When we buy pizza they put a little three legged spacer in to keep the pizza from flopping around an hitting the box top.

Some of them were in the junk drawer in the kitchen so got them out and turned them into tables with umbrellas using one of those little umbrellas they put in drinks at bars. cut the legs off, drilled a hole in the top of the table. I sprayed the umbrella with clear urethane to give it strength. 











Doesn't look to bad and you will have an excuse to go to bars once in a while for building materials.


----------



## Dan Pierce (Jan 2, 2008)

No more beer and pizza, we need pizza and the hard stuff!!!


----------



## Torby (Jan 2, 2008)

Alas, the disadvantages of teatotalism.

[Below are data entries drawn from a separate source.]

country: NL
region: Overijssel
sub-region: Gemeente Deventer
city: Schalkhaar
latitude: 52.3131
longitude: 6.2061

Think I need a government bailout


----------



## Stan Cedarleaf (Jan 2, 2008)

Yogi, I've heard of being frugal but this goes way beyond...........









Great idea.....


----------



## Nicholas Savatgy (Dec 17, 2008)

Posted By Lawrence Wallace on 30 Jan 2010 10:15 PM 
When we buy pizza they put a little three legged spacer in to keep the pizza from flopping around an hitting the box top.

Some of them were in the junk drawer in the kitchen so got them out and turned them into tables with umbrellas using one of those little umbrellas they put in drinks at bars. cut the legs off, drilled a hole in the top of the table. I sprayed the umbrella with clear urethane to give it strength. 

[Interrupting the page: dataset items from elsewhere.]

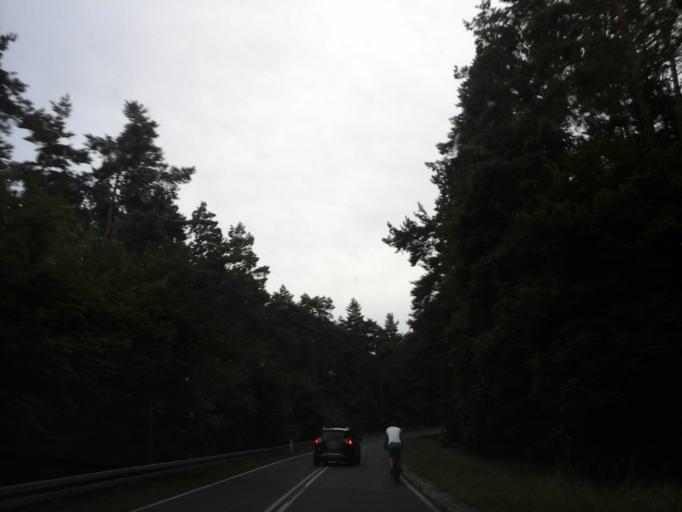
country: PL
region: West Pomeranian Voivodeship
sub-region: Powiat stargardzki
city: Stara Dabrowa
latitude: 53.4009
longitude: 15.1006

Doesn't look to bad and you will have an excuse to go to bars once in a while for building materials. 
Very good ideal, too bad im not a bar person? but maybe i can get umbrellas thru my local stip joint?.........















...........


----------



## aceinspp (Jan 2, 2008)

Only problem is I have not seen the plastic looking piece being put in the Pizza boxes any longer especially around here. Good Idea tho. Later RJD


----------



## ThinkerT (Jan 2, 2008)

Your lucky you had the round ones - the last pizza joint I worked at that used them had the little triangular ones - and they weren't even right triangles! I did snip a few of them apart and use the pieces for table legs, though.


----------



## Tom Thornton (Nov 18, 2008)

R J That's because they probably don't know how to make pizza in GA. Unless some guy moved there from Chicago.


----------



## aceinspp (Jan 2, 2008)

Tom: WELL Later RJD


----------



## Biblegrove RR (Jan 4, 2008)

very cool, thanks for the idea.


----------



## neals645 (Apr 7, 2008)

Posted By Tom Thornton on 08 Feb 2010 07:31 PM 

R J That's because they probably don't know how to make pizza in GA. Unless some guy moved there from Chicago. 
Hey, da best pizza comes from NY. Chicago's not bad, tho, 'long as you avoid that deep dish c***.


----------



## Tom Thornton (Nov 18, 2008)

I might have to go along with you on that. The best pizza I ever had was in Central Islip NY off of a luch wagon waiting to unload at a grocery wherhouse. I do not like deep dish only thin crust. And we get the tables on our pizza here in Illinois.


----------



## Biblegrove RR (Jan 4, 2008)

well, I have never had NY Pizza and have absolutely no interest in EVER visiting! lol From Chicago and have Giordano's at least twice a year. the deeeeep disch with tons of Garlic is good but.... St. Louis Pizza uses Provel cheese! Orgasmic mix of Provolone and Mozzerella, it's square, thin and from Heaven. 
WORD


----------